- _Activities_
1. According to the text on password manager security, what did the Independent Security Evaluators study find several password managers doing with the master password?
2. Carry on the piece about password manager security from its final sentence.
(Beginning of Text segment)
Have you ever used ABCDE or 12345 as a website password? If so, you’re not alone. Too many people use weak or common passwords for their online accounts and often the same password for multiple sites.
That approach leaves your passwords wide open to hackers who can quickly figure them out. Password managers are one solution as they can create, store, and apply strong and complex passwords for all the websites you use.
Are password managers safe? Can a hacker gain access to the passwords stored in your password manager? The trick lies in not just protecting your passwords but in protecting your password manager. You’ll find a potpourri of password managers on the market, and some are free but, most have a monthly or annual subscription.
Some popular products include LastPass, 1Password, Dashlane, RoboForm, Keeper Security, KeePass, and Sticky Password. Most of these work similarly. You use the software to generate a secure password for specific websites. That password and your username are stored in the program’s vault or database on your computer and potentially in the cloud.
When you need to open a site, your username and password are automatically applied to sign you in. Most password managers offer versions for Windows, macOS, iOS, and Android so that you can use them across all your devices and all your browsers.
What if someone gains access to your computer or mobile device? Can they open the password manager to see all your passwords? Of course, your first step should always be to protect your computer or device itself with strong security – password, PIN, fingerprint, and facial recognition.
To protect your password manager, you’ll also want to create a strong master password. The master password locks the door to the password manager so that only someone who knows it (or guesses it) can obtain your passwords.
Making your passwords more secure
Here’s where you need to follow those simple guidelines about creating a complex password.
Your master password needs to be much more secure than your average password. That might mean a lengthy password, at least 12 characters. That may mean a password with lower case and upper case letters, numbers, and special symbols.
Alternatively, it could mean a passphrase, a series of random words that can be even more secure than a single complex password. You also want to make sure the password manager does not allow the recovery or reset of a forgotten master password.
Of course, don’t ever forget your master password.
On your mobile device, the password manager secures the master password. Most password managers now support whatever built-in security you use to protect your phone or tablet – PIN, fingerprint recognition, and facial recognition. If so, you should avail yourself of that option.
Okay, but is a master password, even a complex one, vulnerable to hacking? In February, a study by researchers at Independent Security Evaluators (ISE) discovered that several password managers were storing the master password in computer memory in plain text even after the password manager was locked.
What this means if someone with the necessary skills, tools, and administrative privileges gained access to your computer, either physically or remotely, that person could potentially obtain the master password.
(End of Text segment)
(Beginning of Data section)
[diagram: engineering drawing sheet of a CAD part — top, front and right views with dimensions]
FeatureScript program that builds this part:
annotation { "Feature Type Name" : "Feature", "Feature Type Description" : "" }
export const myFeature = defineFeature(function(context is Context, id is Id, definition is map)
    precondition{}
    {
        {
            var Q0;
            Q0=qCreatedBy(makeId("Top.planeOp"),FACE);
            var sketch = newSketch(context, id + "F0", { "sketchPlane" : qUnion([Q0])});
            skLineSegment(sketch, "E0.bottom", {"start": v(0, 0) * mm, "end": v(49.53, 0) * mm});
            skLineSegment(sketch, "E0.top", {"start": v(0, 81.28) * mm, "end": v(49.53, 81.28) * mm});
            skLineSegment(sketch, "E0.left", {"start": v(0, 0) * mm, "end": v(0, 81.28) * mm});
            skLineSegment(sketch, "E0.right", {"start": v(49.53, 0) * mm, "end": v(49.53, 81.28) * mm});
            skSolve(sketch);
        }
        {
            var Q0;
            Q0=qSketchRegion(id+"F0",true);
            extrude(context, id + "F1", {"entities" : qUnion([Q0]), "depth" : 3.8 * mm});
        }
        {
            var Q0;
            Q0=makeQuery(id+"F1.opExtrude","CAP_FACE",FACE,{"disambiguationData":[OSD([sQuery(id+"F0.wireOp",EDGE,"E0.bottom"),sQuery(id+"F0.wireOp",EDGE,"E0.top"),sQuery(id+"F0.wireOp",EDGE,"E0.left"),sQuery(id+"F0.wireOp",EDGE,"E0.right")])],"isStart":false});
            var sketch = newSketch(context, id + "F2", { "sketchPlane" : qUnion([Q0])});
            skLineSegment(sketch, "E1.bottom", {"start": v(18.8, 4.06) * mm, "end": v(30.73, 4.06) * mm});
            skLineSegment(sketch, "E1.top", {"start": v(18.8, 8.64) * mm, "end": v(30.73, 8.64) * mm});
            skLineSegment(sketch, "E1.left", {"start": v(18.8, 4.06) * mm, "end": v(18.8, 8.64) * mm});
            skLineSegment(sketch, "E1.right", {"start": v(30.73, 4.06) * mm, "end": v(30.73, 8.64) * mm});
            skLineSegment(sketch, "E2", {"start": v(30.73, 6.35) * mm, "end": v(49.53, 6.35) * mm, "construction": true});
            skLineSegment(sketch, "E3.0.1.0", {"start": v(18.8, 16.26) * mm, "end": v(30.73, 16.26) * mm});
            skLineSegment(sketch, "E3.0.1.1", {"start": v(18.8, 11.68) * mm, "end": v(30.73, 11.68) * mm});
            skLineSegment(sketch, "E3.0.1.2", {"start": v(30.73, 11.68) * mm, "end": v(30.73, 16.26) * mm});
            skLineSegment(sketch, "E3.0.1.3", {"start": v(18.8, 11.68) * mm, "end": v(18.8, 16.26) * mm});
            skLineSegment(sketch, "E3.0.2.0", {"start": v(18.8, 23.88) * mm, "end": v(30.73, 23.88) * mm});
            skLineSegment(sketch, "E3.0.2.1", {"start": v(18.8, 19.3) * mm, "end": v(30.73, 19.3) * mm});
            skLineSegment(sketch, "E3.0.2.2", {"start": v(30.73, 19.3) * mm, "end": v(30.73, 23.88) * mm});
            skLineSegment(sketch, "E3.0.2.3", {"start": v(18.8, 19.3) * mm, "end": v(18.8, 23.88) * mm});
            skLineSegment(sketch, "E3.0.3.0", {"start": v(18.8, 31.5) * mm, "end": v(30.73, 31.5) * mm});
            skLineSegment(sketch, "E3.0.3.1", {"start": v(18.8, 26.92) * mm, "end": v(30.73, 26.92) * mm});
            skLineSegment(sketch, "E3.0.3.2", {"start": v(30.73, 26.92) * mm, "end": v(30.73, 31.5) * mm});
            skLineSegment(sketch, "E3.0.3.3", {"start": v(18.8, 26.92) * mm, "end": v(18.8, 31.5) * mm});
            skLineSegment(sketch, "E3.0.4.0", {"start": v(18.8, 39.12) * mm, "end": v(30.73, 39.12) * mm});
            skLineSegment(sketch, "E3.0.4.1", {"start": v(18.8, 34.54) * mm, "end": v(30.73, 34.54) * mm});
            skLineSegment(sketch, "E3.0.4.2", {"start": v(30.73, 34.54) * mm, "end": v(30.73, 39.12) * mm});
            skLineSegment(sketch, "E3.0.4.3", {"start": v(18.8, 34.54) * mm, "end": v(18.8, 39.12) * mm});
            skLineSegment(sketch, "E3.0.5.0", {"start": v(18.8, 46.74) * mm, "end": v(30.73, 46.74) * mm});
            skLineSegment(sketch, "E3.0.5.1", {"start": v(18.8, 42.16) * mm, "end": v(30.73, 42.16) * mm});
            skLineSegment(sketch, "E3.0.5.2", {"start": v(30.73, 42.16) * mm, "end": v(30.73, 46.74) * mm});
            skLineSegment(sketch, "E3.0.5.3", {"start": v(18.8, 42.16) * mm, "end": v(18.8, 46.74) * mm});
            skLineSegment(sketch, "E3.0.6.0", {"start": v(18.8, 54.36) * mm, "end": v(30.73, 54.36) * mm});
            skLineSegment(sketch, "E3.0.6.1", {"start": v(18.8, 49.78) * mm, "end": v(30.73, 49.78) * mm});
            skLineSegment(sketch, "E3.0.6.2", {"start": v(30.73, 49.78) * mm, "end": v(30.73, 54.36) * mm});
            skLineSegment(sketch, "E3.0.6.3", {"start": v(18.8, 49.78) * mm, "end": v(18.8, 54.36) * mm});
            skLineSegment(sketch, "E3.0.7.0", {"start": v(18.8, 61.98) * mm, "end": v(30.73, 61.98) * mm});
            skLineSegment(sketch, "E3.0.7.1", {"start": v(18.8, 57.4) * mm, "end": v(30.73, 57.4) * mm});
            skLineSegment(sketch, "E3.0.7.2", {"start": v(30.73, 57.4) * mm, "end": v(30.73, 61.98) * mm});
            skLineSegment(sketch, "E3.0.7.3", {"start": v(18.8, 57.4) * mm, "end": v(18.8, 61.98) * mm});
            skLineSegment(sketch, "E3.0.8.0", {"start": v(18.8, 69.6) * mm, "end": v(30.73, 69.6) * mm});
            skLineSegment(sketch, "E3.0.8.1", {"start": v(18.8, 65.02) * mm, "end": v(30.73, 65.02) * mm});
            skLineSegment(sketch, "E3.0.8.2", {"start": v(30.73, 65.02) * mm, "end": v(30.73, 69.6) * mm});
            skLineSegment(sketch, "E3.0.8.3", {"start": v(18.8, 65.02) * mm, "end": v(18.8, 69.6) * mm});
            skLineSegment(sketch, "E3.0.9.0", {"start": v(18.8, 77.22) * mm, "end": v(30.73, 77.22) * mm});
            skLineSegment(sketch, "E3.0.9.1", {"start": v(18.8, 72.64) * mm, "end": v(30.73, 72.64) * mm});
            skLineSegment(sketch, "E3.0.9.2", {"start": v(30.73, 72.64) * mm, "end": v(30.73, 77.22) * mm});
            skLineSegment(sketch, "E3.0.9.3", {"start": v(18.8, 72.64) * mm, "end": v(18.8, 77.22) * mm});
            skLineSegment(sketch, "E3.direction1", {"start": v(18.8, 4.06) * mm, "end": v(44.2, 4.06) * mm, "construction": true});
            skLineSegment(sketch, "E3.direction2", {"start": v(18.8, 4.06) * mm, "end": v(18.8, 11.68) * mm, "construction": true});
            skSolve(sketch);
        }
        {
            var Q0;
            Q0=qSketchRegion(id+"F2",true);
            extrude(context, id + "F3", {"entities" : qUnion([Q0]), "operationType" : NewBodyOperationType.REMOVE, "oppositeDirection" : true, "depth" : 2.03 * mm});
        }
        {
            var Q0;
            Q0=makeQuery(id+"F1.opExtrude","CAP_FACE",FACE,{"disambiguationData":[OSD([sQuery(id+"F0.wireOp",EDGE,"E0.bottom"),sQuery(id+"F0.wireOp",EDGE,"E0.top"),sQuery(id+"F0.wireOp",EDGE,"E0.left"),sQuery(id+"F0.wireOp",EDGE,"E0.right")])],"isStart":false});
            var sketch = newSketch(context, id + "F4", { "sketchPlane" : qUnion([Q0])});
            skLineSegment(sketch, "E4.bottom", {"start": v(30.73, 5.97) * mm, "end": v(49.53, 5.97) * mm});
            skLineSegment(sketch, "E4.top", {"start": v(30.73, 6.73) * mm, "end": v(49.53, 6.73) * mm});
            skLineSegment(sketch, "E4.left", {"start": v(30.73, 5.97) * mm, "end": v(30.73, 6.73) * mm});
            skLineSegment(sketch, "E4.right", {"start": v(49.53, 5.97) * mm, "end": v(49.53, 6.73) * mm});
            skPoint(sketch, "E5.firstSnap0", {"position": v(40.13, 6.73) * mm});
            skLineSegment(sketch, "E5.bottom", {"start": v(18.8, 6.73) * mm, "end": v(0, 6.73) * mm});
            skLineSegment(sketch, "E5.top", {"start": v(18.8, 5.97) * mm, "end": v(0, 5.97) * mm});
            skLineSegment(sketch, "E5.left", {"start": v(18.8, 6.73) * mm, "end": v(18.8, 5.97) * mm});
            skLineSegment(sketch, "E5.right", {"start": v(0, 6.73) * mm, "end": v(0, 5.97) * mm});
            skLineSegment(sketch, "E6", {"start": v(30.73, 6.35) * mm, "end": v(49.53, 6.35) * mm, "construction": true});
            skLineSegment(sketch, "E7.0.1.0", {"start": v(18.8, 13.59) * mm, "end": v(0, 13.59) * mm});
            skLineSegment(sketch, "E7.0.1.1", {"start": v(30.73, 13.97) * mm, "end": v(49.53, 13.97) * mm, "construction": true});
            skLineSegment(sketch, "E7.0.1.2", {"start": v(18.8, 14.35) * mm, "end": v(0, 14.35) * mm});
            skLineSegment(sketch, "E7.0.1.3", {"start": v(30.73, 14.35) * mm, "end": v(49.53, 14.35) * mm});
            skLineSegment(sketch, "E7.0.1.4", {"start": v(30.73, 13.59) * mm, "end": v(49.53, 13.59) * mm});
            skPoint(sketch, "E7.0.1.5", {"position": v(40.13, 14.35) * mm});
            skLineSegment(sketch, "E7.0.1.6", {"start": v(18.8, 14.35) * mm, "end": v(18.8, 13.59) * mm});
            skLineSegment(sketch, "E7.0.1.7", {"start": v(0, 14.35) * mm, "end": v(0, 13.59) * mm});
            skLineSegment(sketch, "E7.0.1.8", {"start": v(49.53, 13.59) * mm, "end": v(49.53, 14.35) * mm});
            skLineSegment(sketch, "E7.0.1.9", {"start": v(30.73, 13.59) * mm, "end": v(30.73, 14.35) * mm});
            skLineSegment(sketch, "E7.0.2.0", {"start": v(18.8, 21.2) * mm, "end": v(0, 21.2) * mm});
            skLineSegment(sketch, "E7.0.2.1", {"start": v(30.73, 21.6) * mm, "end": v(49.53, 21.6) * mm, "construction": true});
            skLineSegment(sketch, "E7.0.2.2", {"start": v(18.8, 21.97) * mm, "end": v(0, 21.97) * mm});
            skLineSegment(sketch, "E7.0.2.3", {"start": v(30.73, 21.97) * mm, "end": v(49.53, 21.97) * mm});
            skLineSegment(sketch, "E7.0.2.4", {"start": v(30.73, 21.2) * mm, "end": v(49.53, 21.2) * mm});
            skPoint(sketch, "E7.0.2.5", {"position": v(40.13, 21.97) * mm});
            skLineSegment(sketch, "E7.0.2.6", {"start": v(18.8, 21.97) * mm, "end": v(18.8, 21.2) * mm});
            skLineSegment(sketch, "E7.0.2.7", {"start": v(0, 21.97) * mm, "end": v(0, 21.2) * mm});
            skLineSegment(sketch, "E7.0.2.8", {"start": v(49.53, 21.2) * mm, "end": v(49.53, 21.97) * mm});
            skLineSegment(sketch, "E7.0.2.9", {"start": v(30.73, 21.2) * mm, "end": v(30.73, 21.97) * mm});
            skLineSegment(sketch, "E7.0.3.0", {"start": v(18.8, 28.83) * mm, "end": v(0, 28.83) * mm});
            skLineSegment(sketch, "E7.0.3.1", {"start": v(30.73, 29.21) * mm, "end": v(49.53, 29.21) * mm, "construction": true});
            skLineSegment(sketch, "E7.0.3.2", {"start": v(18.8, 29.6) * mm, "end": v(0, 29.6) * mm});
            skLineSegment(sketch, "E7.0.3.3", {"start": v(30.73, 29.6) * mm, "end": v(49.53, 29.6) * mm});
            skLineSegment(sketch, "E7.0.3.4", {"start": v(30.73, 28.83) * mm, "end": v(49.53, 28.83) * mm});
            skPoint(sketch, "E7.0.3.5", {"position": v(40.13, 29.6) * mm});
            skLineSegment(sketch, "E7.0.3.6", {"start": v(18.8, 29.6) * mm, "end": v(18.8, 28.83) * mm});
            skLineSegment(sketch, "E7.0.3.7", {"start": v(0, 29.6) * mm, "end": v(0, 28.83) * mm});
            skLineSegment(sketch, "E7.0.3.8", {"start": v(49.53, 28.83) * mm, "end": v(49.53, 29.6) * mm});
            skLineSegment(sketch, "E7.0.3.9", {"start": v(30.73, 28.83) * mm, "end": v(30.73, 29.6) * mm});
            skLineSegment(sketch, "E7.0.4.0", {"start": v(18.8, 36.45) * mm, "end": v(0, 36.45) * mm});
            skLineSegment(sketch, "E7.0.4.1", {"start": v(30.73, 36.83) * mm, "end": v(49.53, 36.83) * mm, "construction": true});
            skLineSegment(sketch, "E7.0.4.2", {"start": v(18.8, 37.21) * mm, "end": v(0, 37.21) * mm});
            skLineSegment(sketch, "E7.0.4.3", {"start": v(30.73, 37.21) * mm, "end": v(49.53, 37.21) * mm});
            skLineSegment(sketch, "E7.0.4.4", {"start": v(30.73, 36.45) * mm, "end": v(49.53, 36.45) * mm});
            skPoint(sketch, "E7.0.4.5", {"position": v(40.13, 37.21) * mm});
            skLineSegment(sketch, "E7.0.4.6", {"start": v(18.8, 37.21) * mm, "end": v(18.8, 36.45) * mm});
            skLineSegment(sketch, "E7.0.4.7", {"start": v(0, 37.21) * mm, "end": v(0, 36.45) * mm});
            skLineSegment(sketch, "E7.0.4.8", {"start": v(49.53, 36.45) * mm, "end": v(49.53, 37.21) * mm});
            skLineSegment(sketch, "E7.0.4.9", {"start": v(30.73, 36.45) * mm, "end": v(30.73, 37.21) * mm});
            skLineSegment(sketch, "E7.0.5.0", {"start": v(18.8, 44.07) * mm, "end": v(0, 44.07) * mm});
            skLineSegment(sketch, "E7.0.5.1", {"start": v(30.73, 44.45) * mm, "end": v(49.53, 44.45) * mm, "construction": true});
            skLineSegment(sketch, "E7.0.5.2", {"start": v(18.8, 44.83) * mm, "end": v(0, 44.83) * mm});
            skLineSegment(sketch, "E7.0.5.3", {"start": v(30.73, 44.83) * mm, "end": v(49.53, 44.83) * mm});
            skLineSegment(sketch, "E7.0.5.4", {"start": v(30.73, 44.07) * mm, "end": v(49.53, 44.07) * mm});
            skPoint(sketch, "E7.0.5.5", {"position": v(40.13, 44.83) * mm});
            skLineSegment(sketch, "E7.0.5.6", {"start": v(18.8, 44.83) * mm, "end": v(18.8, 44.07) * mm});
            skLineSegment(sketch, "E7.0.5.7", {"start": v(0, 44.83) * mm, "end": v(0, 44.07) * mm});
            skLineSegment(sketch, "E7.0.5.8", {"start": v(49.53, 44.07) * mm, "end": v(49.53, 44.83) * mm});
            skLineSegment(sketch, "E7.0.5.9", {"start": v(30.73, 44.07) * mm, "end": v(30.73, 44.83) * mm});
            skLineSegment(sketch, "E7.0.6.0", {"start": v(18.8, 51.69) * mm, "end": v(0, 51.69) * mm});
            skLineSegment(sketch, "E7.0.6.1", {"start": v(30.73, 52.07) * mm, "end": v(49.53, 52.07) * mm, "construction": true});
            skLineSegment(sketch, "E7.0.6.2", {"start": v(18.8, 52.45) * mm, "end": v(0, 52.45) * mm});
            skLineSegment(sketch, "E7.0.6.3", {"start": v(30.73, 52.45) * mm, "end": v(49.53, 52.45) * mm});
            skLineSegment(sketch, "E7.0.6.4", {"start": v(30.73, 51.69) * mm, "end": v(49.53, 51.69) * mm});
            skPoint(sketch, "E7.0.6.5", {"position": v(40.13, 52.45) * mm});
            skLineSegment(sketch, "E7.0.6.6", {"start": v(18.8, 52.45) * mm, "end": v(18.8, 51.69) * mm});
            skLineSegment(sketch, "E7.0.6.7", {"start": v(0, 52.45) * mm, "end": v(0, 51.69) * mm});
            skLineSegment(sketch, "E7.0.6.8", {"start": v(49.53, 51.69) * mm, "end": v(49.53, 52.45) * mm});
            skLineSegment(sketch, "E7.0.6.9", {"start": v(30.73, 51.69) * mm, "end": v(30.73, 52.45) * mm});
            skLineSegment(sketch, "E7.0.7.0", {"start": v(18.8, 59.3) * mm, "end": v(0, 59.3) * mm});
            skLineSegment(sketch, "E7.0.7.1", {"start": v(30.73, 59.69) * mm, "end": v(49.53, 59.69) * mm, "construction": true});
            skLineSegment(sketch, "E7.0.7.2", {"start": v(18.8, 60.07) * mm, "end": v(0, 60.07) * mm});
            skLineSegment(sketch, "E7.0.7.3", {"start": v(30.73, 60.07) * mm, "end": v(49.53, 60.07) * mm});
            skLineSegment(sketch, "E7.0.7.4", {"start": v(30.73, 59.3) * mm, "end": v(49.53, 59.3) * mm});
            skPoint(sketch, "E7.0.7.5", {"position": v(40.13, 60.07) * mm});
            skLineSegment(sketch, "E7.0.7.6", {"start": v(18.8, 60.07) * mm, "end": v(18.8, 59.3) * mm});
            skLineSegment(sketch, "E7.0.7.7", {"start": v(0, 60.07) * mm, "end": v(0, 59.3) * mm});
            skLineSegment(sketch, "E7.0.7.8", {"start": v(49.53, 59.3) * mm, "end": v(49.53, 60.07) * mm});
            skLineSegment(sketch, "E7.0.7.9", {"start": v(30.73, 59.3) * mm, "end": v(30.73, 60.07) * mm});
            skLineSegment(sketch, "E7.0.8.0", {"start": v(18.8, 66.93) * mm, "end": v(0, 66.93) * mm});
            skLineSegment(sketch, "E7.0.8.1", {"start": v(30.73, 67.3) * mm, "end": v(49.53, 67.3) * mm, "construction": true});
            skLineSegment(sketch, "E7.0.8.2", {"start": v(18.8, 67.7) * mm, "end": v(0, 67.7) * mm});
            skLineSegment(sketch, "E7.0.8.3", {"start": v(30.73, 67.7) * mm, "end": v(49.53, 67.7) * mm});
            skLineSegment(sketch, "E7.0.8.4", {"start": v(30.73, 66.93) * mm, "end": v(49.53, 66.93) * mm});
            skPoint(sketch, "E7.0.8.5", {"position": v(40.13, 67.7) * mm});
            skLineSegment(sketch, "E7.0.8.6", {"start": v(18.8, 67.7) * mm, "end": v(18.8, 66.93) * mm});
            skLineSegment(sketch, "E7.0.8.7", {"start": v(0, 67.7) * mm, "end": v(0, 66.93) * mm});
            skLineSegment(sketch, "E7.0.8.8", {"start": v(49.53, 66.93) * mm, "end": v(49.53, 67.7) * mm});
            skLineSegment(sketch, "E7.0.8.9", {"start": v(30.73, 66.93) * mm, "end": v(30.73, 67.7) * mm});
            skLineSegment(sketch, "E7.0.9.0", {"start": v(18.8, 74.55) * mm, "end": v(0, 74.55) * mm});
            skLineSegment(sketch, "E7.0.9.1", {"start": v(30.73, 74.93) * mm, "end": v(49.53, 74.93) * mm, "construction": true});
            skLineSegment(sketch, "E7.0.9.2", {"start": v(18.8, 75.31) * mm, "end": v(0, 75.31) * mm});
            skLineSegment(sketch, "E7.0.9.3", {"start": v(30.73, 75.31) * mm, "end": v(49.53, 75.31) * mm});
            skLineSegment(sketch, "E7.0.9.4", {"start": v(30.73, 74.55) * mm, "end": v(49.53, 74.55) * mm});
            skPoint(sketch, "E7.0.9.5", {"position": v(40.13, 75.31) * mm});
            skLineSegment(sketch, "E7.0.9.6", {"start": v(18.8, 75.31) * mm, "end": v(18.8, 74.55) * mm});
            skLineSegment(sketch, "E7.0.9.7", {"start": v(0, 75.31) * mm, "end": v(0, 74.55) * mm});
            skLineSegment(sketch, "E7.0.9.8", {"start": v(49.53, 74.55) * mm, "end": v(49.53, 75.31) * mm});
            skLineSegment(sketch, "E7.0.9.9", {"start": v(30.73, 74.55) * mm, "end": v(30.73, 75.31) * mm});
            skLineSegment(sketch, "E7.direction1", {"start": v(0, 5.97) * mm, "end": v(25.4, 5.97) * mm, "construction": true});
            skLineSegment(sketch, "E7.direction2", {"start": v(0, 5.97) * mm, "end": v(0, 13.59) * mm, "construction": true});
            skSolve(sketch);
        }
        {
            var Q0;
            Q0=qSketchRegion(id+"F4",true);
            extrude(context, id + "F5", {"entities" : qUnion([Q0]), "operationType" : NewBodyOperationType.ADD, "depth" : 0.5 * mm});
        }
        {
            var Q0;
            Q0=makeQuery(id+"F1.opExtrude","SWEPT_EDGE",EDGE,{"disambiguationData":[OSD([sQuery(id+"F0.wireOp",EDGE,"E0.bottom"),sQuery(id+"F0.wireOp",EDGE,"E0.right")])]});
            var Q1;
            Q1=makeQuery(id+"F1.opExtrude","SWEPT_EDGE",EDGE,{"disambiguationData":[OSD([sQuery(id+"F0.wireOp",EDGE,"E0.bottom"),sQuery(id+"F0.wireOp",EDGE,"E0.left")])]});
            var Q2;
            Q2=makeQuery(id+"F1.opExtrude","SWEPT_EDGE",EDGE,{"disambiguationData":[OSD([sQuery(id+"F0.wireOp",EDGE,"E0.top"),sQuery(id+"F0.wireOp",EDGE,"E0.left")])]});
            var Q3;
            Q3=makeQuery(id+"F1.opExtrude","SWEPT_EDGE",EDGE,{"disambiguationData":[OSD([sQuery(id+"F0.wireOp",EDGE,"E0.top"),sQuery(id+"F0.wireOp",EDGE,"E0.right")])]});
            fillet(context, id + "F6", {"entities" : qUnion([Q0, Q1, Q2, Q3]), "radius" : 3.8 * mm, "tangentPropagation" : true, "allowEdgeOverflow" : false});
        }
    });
(End of Data section)
- _Written responses_
1. Storing it in computer memory in plain text even after the password manager was locked.

2.
In response, LastPass has since resolved the issue as has RoboForm, according to Adrian Bednarek, lead researcher of the study. Other password managers don’t suffer from this issue, are working on a fix, or don’t have a solution to the overall problem. Bednarek said that ISE is planning a follow-up study in the fall to see how password managers have addressed this shortcoming.
Whichever password manager you use, always guard against this type of unauthorized access to your computer in the first place with a strong password and good security software.
For additional protection, more password managers now offer two-factor authentication. With the authentication enabled, you receive a code via your phone any time you try to access your password manager on a new or different device. Even if someone, somehow obtained your master password, that person would not be able to view your account or data without the code. If your password manager offers this option, be sure to turn it on.
Fighting off hackers
Okay, you’ve protected your password manager as much as possible on your end. What about your password data in the cloud? Password managers store your password information locally while others store your data online.
Despite the findings of the ISE study, storing the data locally in a user’s browser seem a safer bet as your passwords never venture beyond your computer or mobile device. However, this means you can’t easily share or sync your passwords across different devices. If you use multiple computers and mobile devices, storing your data in the cloud is a plus as it syncs your passwords across the board.
What if someone hacks into the database of your password manager?
First, the advice about protecting your passwords with a complex master password applies both for your own devices and for your cloud-based account. Make sure that the master password is as secure as possible.
Second, your password data is secured and encrypted in the cloud and when synced across your devices. Sure, there’s always a chance the database could be compromised. Some security flaws and vulnerabilities have hit LastPass. Another password manager called OneLogin has also been affected by breaches. However, no password manager provider has yet had a data breach that led to secure passwords exposed.
Yes, there are pros and cons to using a password manager. Keep in mind there is no such thing as 100% security, only higher and lesser degrees of protection. Also, the risks involved in using weak passwords and the same weak passwords on all your accounts far outweigh any potential risks of password managers.
Until every website supports a better means of authentication, we’re stuck with passwords. For now, using a good password manager and securing it as tightly as possible is your best bet.